**Work instructions:**
1. List every actor named in the Kurbaan review's paragraph that begins "Film:".
2. Rewrite the Kurbaan review from "The plot of" to "in her eyes!", replacing "Kareena" with "the heroine" each time it appears.

**Source extract:**

Sunday 6 December 2009

Kurbaan and the Muslim Reality

I was determined to see at least one Hindi film in a proper cinema hall. The last film I had seen at a cinema hall was Jodha Akbar. In Italy, where I live, Bollywood films are not released and I have to wait to come to India to see them in a cinema hall. Last week I was in Bangalore for work and one evening, after the work finished, I walked into the theater and I saw Kurbaan.

Even though I had read in some newspaper that this film has flopped, at least that particular day when I went to see it, the hall in Forum mall of Bangalore, was quite full. Perhaps it was a hit in Bangalore?


Film: Given a chance, I wouldn’t like to see Kurbaan again, even though it did have lot of plus points, especially in terms of acting from the main actors. I liked all of them, especially Kareena Kapoor. She looks good and is great overall, even more in the emotional scenes. Saif, Vivek and veterans like Om Puri and Kirron Kher, all give credible performances.

The plot of the film is tight, it is fast-paced, so the time does run very quickly. The music and the background score are lovely. "Shukran allah" song is my faviourite. Cinematography is wonderful and shots of the explosions and shootings are done like in Hollywood films.

I had read about some debate about the explicit sexual scenes between Saif and Kareena, and indeed there is one such sequence. I think that it is great that Kareena had the strength to do this scene, since in India, all things related to sexuality are usually shrouded in hypocracy. With a clever use of “Rasiya” song in the background, the scene communicates an underlying sense of danger and pathos, even while stretching the limits of sexual moments shown in Indian films.

At the end of the film, from so many scenes, the images of Kareena remain with me. Like the closing image of the film with the unshed tears in her eyes!

Loops in screenplay: Yet there were times, that I felt like laughing in the film, because of its screenplay - it was all a bit childish and unbelievable. Like the reporter deciding to become a part of the terrorist group or the way American policemen were so easily outsmarted by a lone terrorist or the way FBI is shown  as clueless, running in circles.

After watching scores of Hollywood dramas about the global reach of American secret services, it does seem different to see them as bumbling idiots. The terrorist can run away from scenes of shootings, even with a bullet in his chest, without the police being able to do anything. May be, as a sign of Indo-American friendship, we can send some sniffer dogs from India to the New York Police department.

Avantika (Kareen Kapoor), the Hindu ladylove of the terrorist, wakes up night to call the reporter, but when she goes to a supermarket with her Appa, why she can’t stop a policeman or a security service person to say that the lady accompanying her is her jailor? And when the old lady is whisked away, she can run to the reporter to cry and plead to him for saving her, but can’t just walk away? Or, even when she knows that men are carrying bombs (while she is unaware that her own bag has one bomb), why can’t she talk to persons in the train or security at train station? If at least they had shown that Appa was carrying a gun and had threatened to kill her, her silence could have looked more believable (Appa does carry a gun but Avantika does not know about it).

**Data shown:**
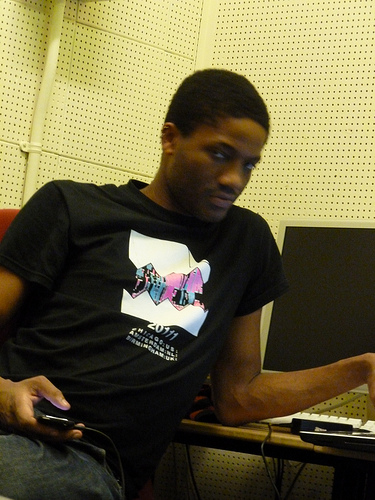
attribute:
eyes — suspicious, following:
[210, 141, 253, 173]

**Solutions for each task:**
1. Kareena Kapoor, Saif, Vivek, Om Puri, Kirron Kher

2.
The plot of the film is tight, it is fast-paced, so the time does run very quickly. The music and the background score are lovely. "Shukran allah" song is my faviourite. Cinematography is wonderful and shots of the explosions and shootings are done like in Hollywood films.

I had read about some debate about the explicit sexual scenes between Saif and the heroine, and indeed there is one such sequence. I think that it is great that the heroine had the strength to do this scene, since in India, all things related to sexuality are usually shrouded in hypocracy. With a clever use of “Rasiya” song in the background, the scene communicates an underlying sense of danger and pathos, even while stretching the limits of sexual moments shown in Indian films.

At the end of the film, from so many scenes, the images of the heroine remain with me. Like the closing image of the film with the unshed tears in her eyes!